#### Exercise details:
Rewrite the material below with each "lens line" replaced by "camera line", leaving everything else unchanged and leaving out the pictures.

#### Source data:
########################################

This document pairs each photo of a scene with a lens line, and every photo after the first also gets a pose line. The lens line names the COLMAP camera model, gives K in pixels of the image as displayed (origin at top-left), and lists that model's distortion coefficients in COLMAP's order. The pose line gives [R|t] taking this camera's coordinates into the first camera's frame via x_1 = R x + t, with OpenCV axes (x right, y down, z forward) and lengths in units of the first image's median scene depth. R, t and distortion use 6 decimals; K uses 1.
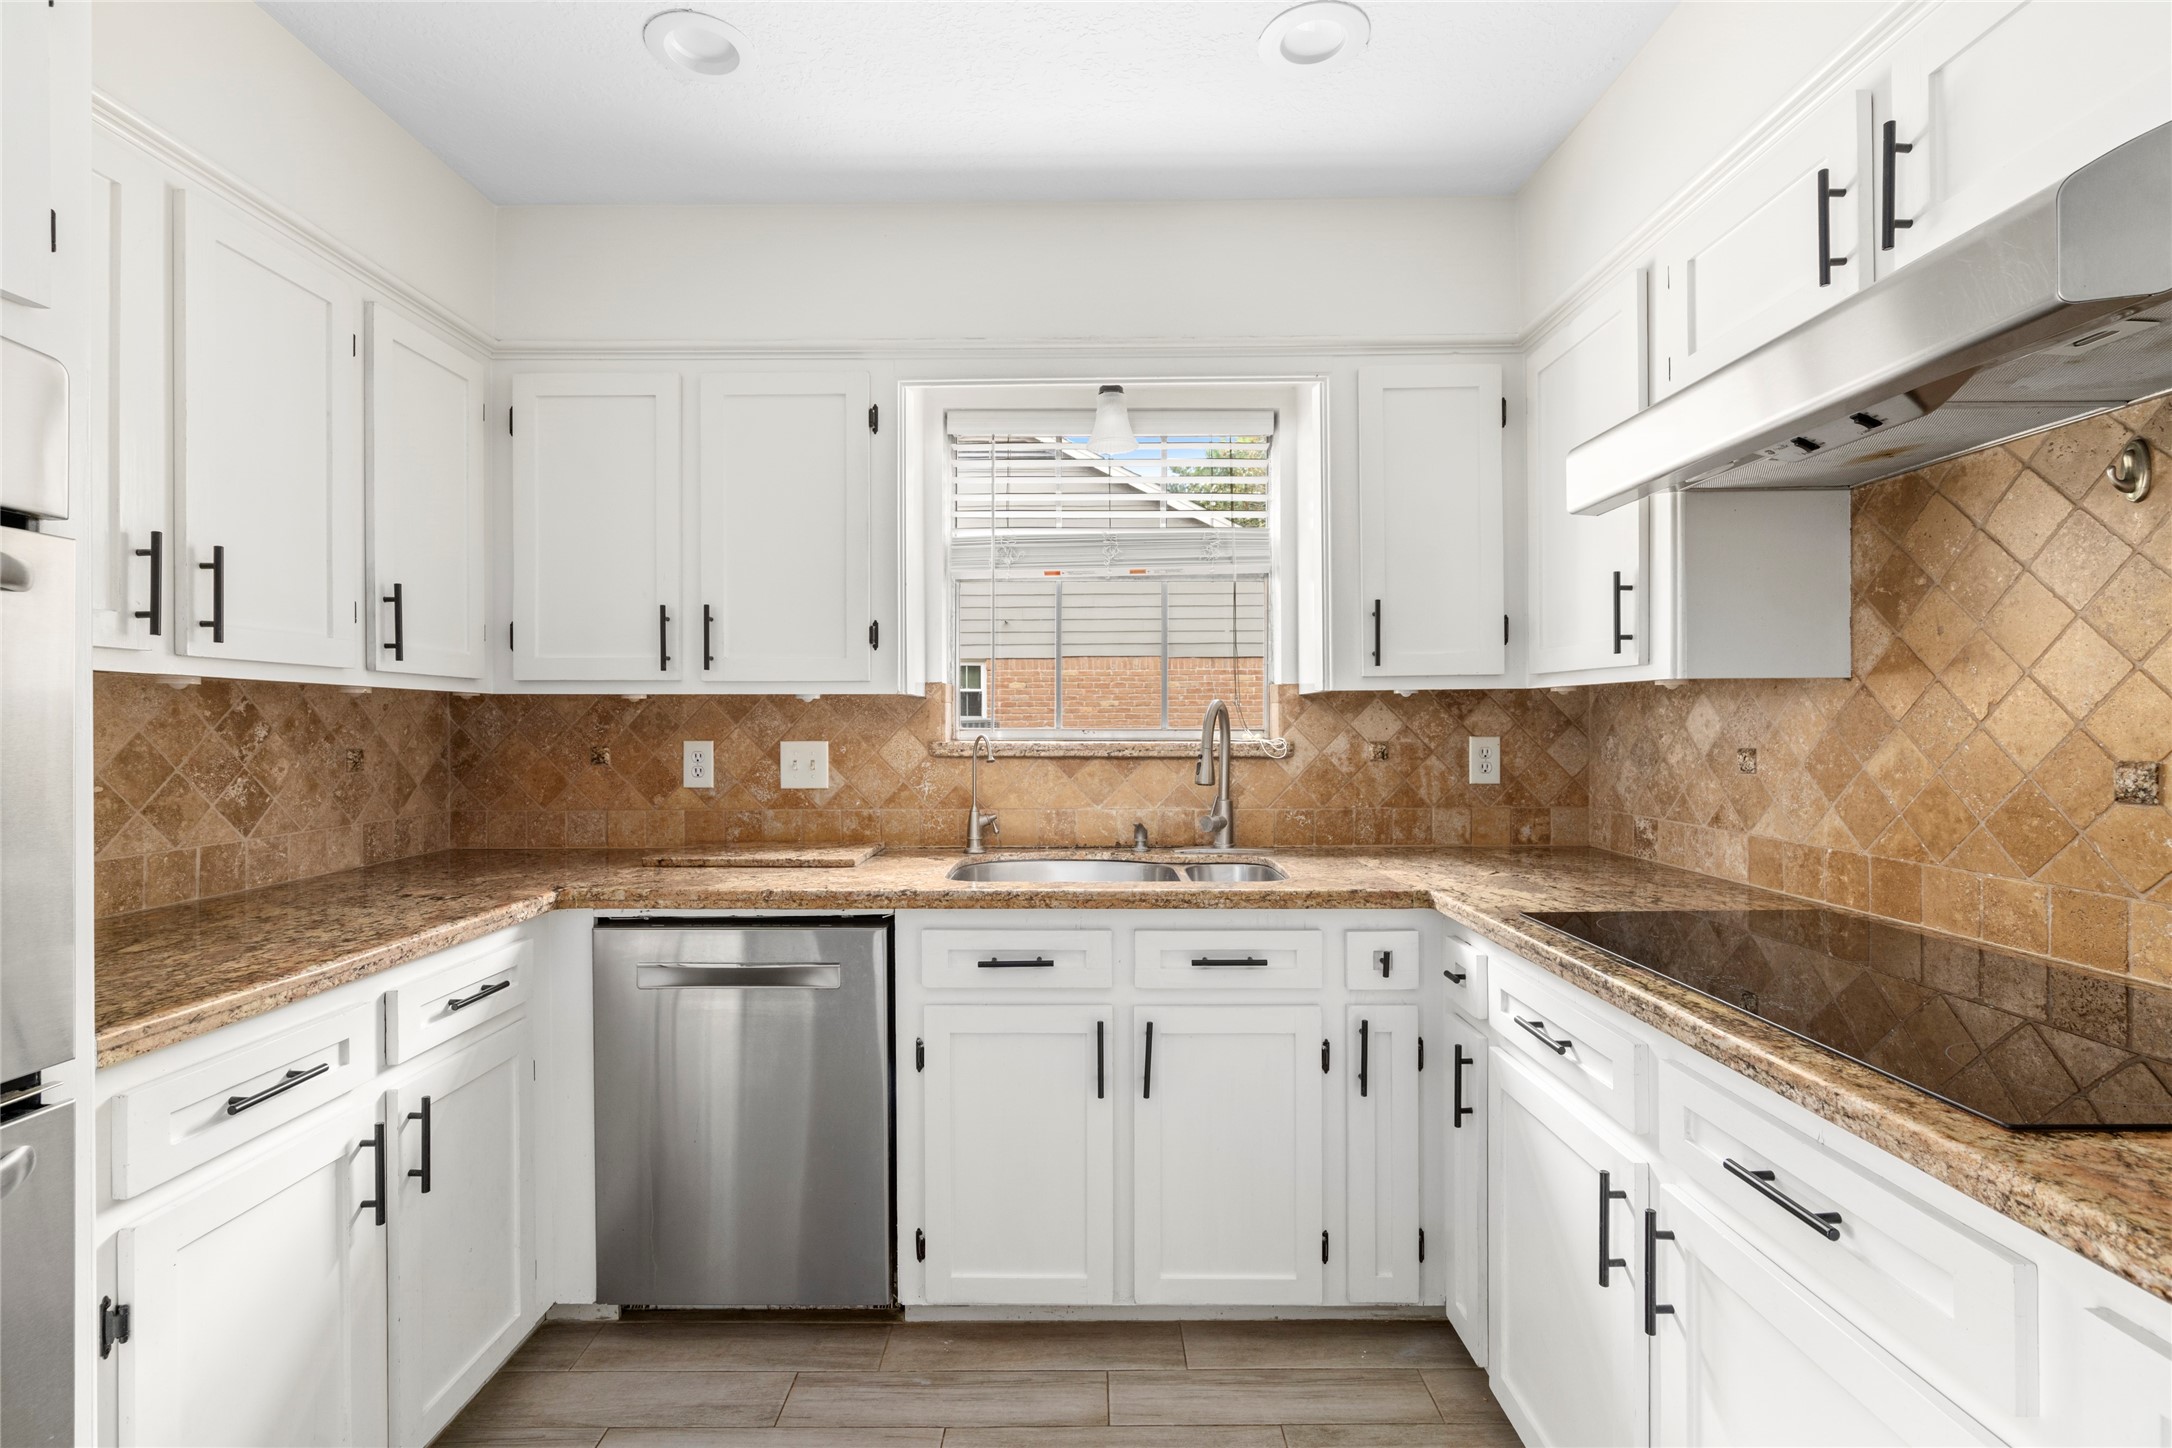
lens RADIAL K [[979.0, 0, 1086.0], [0, 979.0, 724.0], [0, 0, 1]] dist [-0.002656, 0.000403]
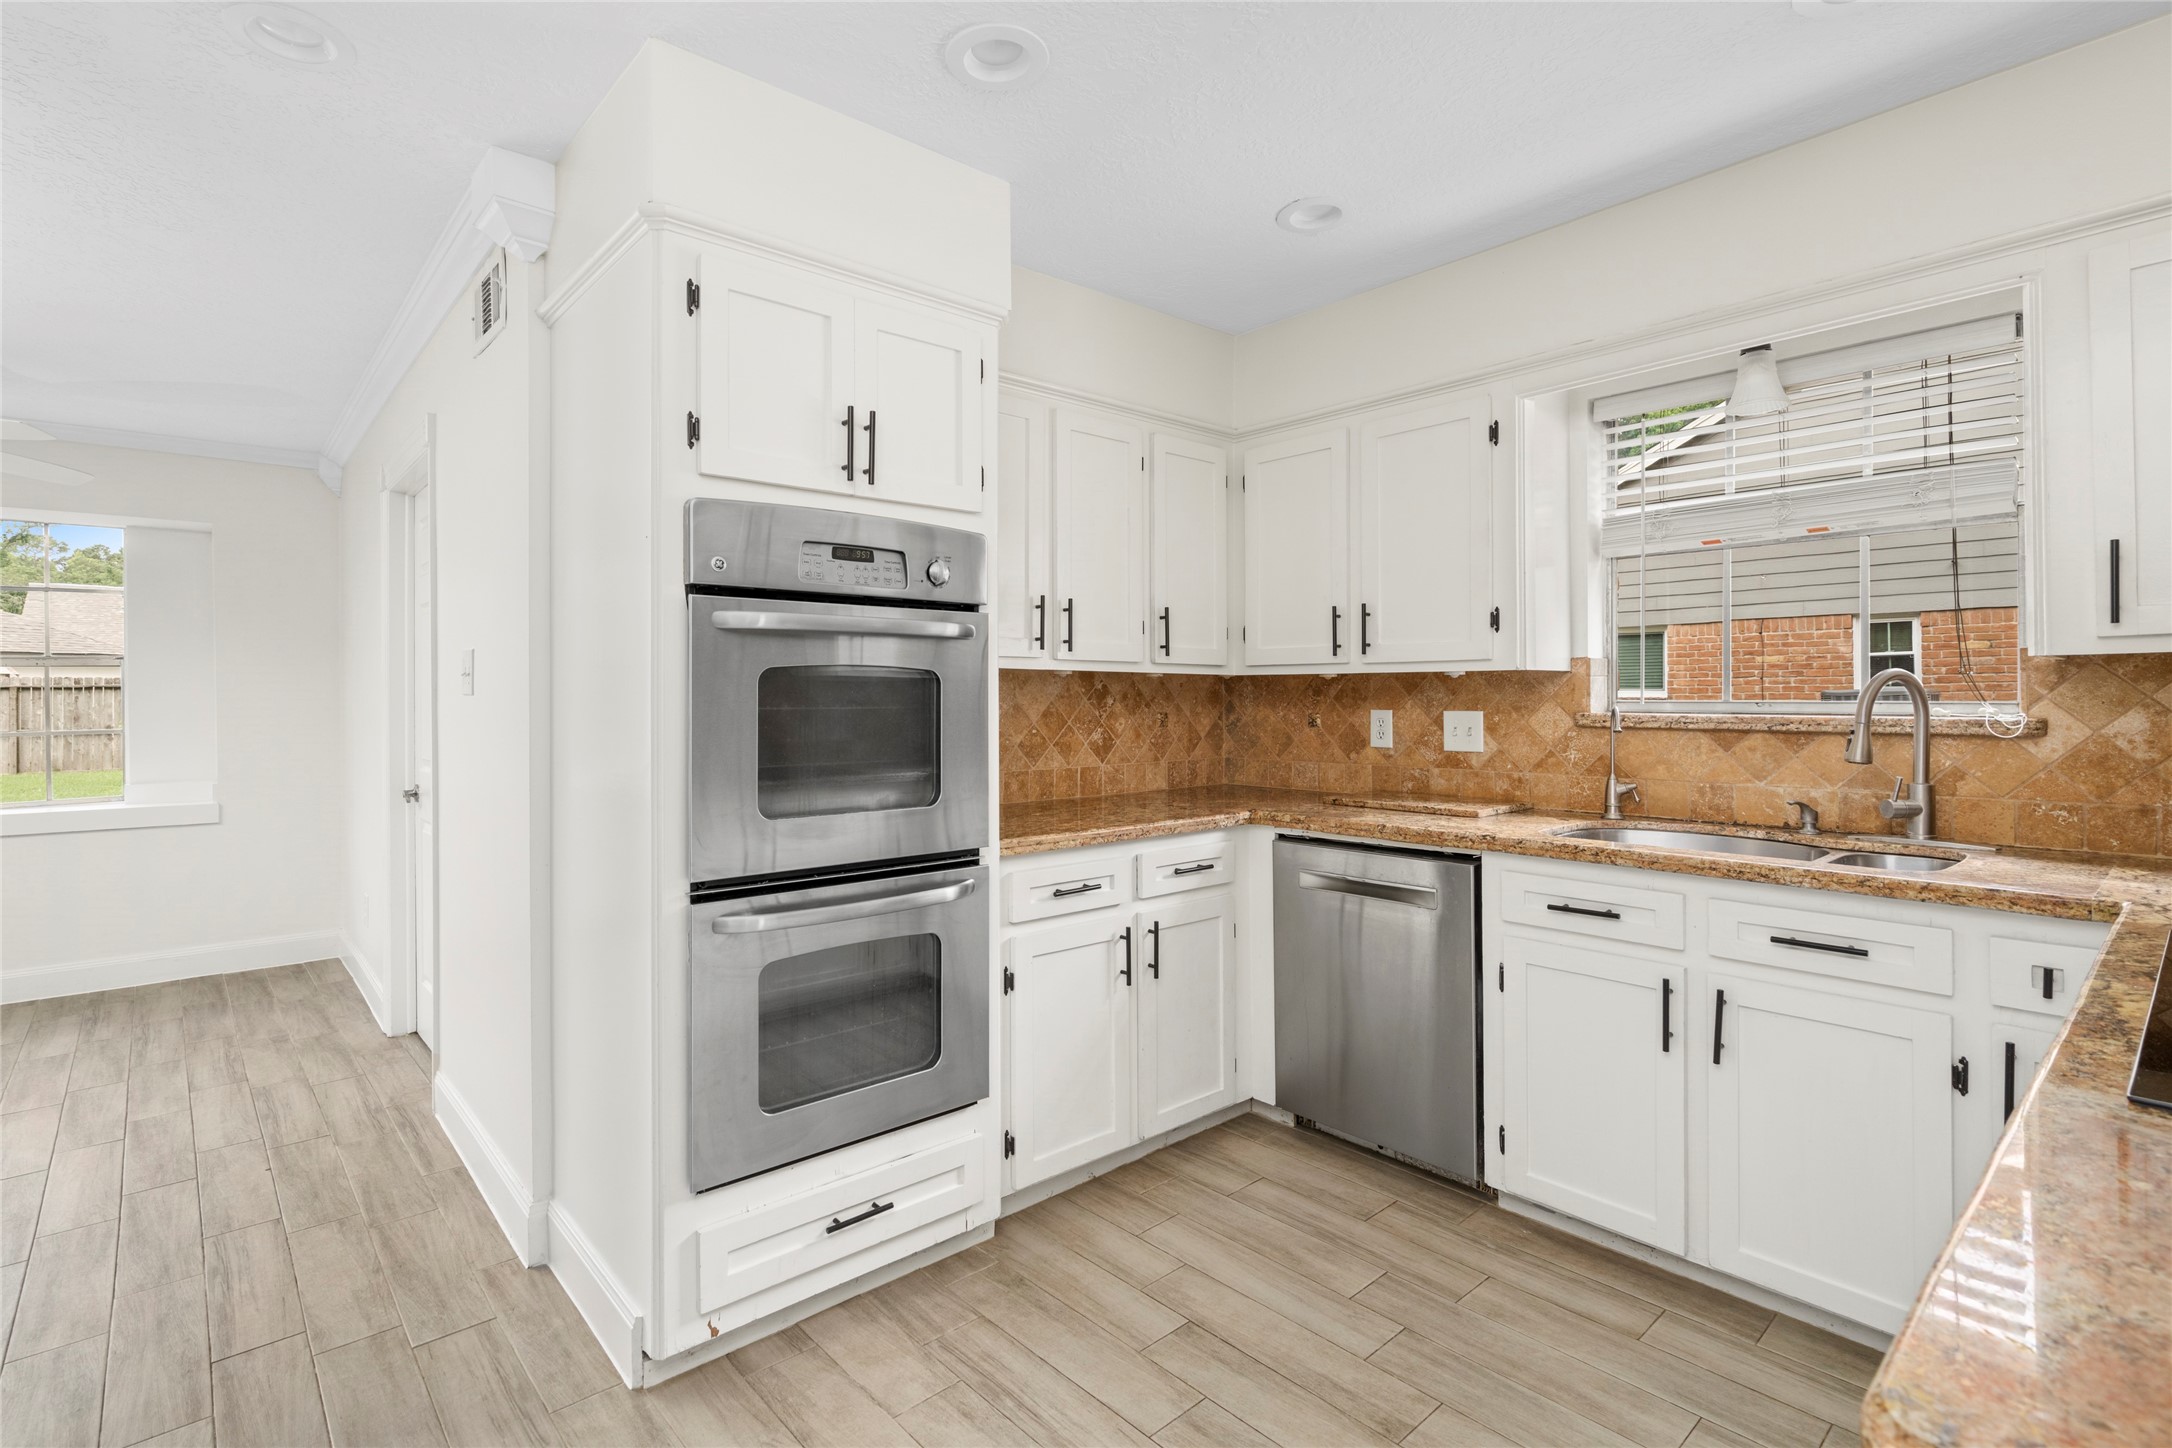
lens RADIAL K [[1014.2, 0, 1091.3], [0, 1014.2, 697.7], [0, 0, 1]] dist [0.002167, 0.000346]
pose [[0.681387, 0.000861, -0.731923, 0.326537], [0.000018, 0.999999, 0.001193, 0.000341], [0.731923, -0.000826, 0.681386, -0.162551]]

########################################

#### Solution to this exercise:
This document pairs each photo of a scene with a camera line, and every photo after the first also gets a pose line. The camera line names the COLMAP camera model, gives K in pixels of the image as displayed (origin at top-left), and lists that model's distortion coefficients in COLMAP's order. The pose line gives [R|t] taking this camera's coordinates into the first camera's frame via x_1 = R x + t, with OpenCV axes (x right, y down, z forward) and lengths in units of the first image's median scene depth. R, t and distortion use 6 decimals; K uses 1.
lens RADIAL K [[979.0, 0, 1086.0], [0, 979.0, 724.0], [0, 0, 1]] dist [-0.002656, 0.000403]
lens RADIAL K [[1014.2, 0, 1091.3], [0, 1014.2, 697.7], [0, 0, 1]] dist [0.002167, 0.000346]
pose [[0.681387, 0.000861, -0.731923, 0.326537], [0.000018, 0.999999, 0.001193, 0.000341], [0.731923, -0.000826, 0.681386, -0.162551]]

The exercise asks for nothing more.